In April 1994 district authorities informed Van that 510 square meters of his land would be appropriated for building a war martyrs’ monument.

In 2004 they asked him to dismantle two wooden houses on the piece of land.

But Van refused saying he had not received the land acquisition decision, valuation report, compensation, or resettlement support.

Twenty days later, authorities forcibly took it over.

He had to concede another 300 square meters for the power grid corridor but received compensation for it.

An additional 660 square meters were illegally occupied and in 2006 gifted to the daughter of the district party secretary Dao Hong Thinh, sister of the district chairman Phan Van Chan, and daughter-in-law of the commune chairman Le Van Trung.

Thinh is now retired, Chan is secretary of the M’Drak District party committee, and Trung is secretary of the Ea Lai Commune party committee.

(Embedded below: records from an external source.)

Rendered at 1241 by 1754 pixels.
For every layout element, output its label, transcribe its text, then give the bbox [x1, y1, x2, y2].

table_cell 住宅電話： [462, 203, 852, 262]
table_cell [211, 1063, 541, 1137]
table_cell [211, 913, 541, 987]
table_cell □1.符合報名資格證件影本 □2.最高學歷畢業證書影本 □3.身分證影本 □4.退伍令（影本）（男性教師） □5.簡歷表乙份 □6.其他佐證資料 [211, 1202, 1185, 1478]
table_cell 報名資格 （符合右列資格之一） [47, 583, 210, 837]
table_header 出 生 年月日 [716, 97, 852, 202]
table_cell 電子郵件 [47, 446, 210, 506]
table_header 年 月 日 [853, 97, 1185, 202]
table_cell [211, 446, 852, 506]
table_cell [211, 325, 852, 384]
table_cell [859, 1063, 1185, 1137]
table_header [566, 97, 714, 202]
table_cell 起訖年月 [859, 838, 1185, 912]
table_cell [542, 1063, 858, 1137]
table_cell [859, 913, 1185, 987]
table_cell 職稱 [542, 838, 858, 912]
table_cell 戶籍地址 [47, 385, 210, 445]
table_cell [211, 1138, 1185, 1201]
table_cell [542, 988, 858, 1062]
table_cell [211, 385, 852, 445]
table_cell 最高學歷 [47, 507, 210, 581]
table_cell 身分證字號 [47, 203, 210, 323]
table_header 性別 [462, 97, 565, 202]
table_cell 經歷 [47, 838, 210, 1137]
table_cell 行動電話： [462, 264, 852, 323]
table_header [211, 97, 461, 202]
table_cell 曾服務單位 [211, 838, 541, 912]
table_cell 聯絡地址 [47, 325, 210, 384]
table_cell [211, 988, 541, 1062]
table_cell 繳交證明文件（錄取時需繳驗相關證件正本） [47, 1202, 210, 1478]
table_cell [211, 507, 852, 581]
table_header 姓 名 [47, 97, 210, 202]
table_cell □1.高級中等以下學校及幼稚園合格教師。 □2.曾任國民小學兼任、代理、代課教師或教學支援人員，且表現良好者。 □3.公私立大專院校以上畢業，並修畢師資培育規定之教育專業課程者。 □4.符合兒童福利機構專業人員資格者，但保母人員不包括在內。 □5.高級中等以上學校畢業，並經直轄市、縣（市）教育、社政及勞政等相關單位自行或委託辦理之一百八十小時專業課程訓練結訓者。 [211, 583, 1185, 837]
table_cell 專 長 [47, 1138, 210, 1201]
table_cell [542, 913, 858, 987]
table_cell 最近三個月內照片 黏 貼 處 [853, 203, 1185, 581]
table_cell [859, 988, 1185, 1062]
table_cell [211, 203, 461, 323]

Van and his family fell into poverty and debt and had no place to live. He had to sell lottery tickets, his wife became a ragpicker, and their children had to work.

Compensations: not personal money

Six years later, after Van sent dozens of complaint letters, the Daklak Province people’s committee issued a decision last January ordering the M’Drak authorities to revoke their decisions and compensate his family.

Van demanded VND100 million (US$4,760) for the two houses pulled down in 2004 and VND150 million for the 510 square meters of land (currently worth over VND1 billion) taked over for the monument construction.

Nguyen Tien Loc, chairman of Krong Jing Commune, offered Van a house under a government housing program for the poor in rural areas, a sum of VND20 million, 200 kilos of rice, and 12 cubic meters of rocks for construction, but he rejected the offer.

Van said he wanted compensation, not alms, from the government, adding that the house offered to him was for the poor and not related to compensation by commune and district authorities.

Le Dinh Dien, chairman of M’Drak District, said his administration had issued a decision to take over 510 square meters of Van’s land and assigned Krong Jing authorities to oversee it.

The district people’s committee has now returned to Van the 660 square meters taken over illegally from him, he said.

It has also asked the provincial government for compensation money but has yet to receive a reply, he said.

On June 16 Dien told Tuoi Tre that the provincial government has agreed to provide VND100 million to the district to pay compensation to Van.

The district administration has provided Van a house and VND10 million but did not compensate him for his 510 square meters, he added.

Asked if he intended to force district officials to compensate him from their pocket, Dien replied in the negative.